- TASK INSTRUCTIONS -
Retype, exactly as written, every line from the one containing "Web-2.0-Plattform, auf der" through the last line of the records below, both included; skip the pictures.

Start of INPUT FOR THIS TASK

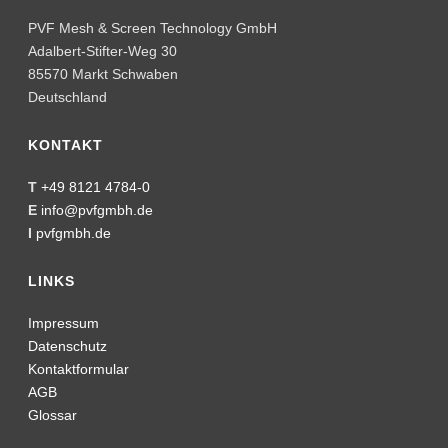
Social Media Impressum
Social Media Datenschutz
FOLGEN SIE UNS
KLIMABEITRAG
seit 2021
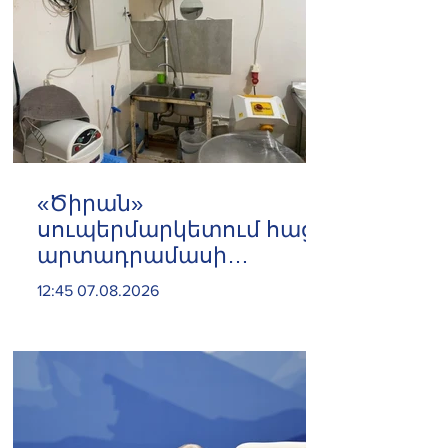
«Ծիրան»
սուպերմարկետում հացի
արտադրամասի
գործունեությունը
12:45 07.08.2026
կասեցվել է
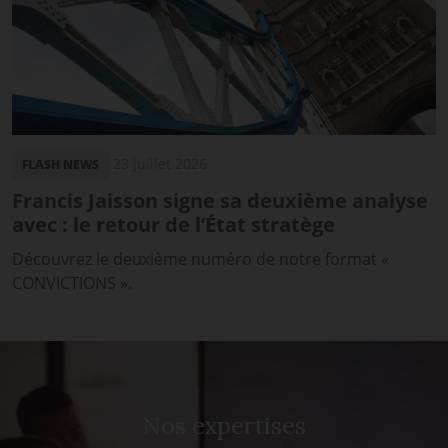
23 juillet 2026
FLASH NEWS
Francis Jaisson signe sa deuxième analyse
avec : le retour de l’État stratège
Découvrez le deuxième numéro de notre format «
CONVICTIONS ».
Nos expertises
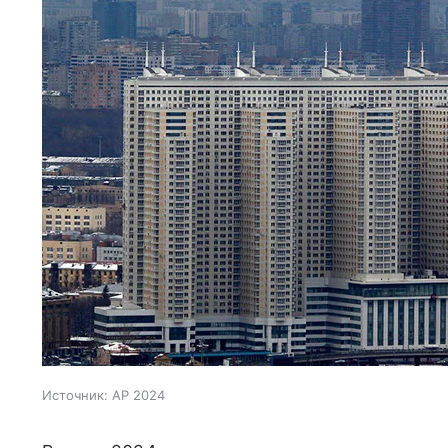
Источник:
AP 2024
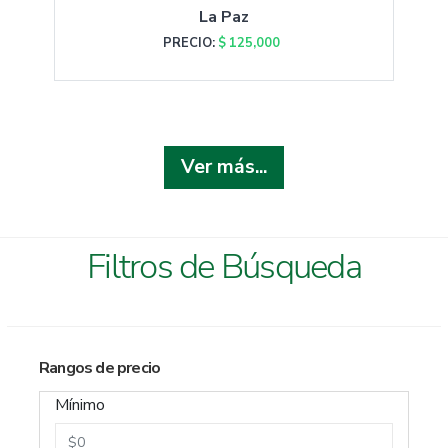
La Paz
PRECIO:
$ 125,000
Ver más...
Filtros de Búsqueda
Rangos de precio
Mínimo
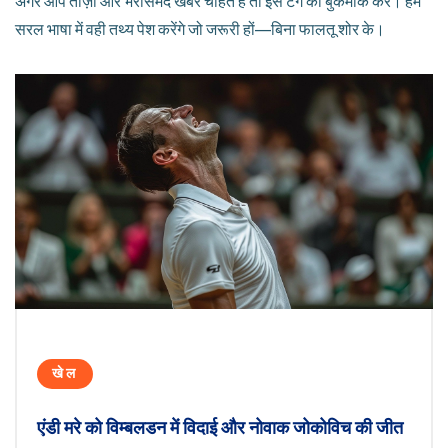
अगर आप ताज़ा और भरोसेमंद खबर चाहते हैं तो इस टैग को बुकमार्क करें। हम
सरल भाषा में वही तथ्य पेश करेंगे जो जरूरी हों—बिना फालतू शोर के।
खेल
एंडी मरे को विम्बलडन में विदाई और नोवाक जोकोविच की जीत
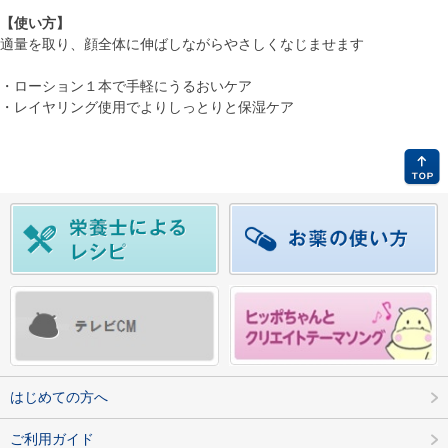
【使い方】
適量を取り、顔全体に伸ばしながらやさしくなじませます
・ローション１本で手軽にうるおいケア
・レイヤリング使用でよりしっとりと保湿ケア
はじめての方へ
ご利用ガイド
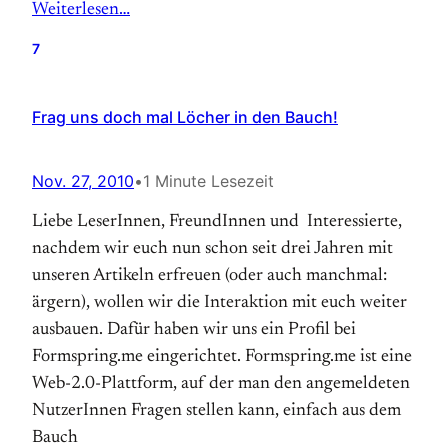
Weiterlesen…
7
Frag uns doch mal Löcher in den Bauch!
Nov. 27, 2010
•
1 Minute Lesezeit
Liebe LeserInnen, FreundInnen und Interessierte,
nachdem wir euch nun schon seit drei Jahren mit
unseren Artikeln erfreuen (oder auch manchmal:
ärgern), wollen wir die Interaktion mit euch weiter
ausbauen. Dafür haben wir uns ein Profil bei
Formspring.me eingerichtet. Formspring.me ist eine
Web-2.0-Plattform, auf der man den angemeldeten
NutzerInnen Fragen stellen kann, einfach aus dem
Bauch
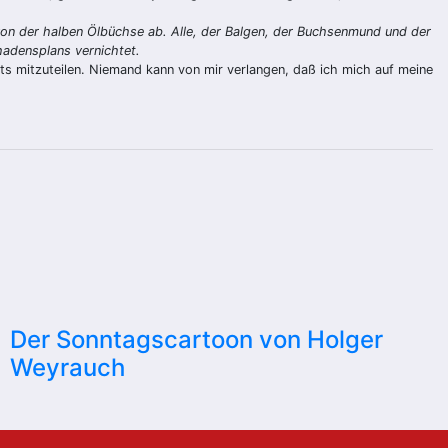
n der halben Ölbüchse ab. Alle, der Balgen, der Buchsenmund und der
hadensplans vernichtet.
hts mitzuteilen. Niemand kann von mir verlangen, daß ich mich auf meine
Der Sonntagscartoon von Holger
Weyrauch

End of INPUT FOR THIS TASK

- ANSWER BOX -
Web-2.0-Plattform, auf der man den angemeldeten
NutzerInnen Fragen stellen kann, einfach aus dem
Bauch
n der halben Ölbüchse ab. Alle, der Balgen, der Buchsenmund und der
hadensplans vernichtet.
hts mitzuteilen. Niemand kann von mir verlangen, daß ich mich auf meine
Der Sonntagscartoon von Holger
Weyrauch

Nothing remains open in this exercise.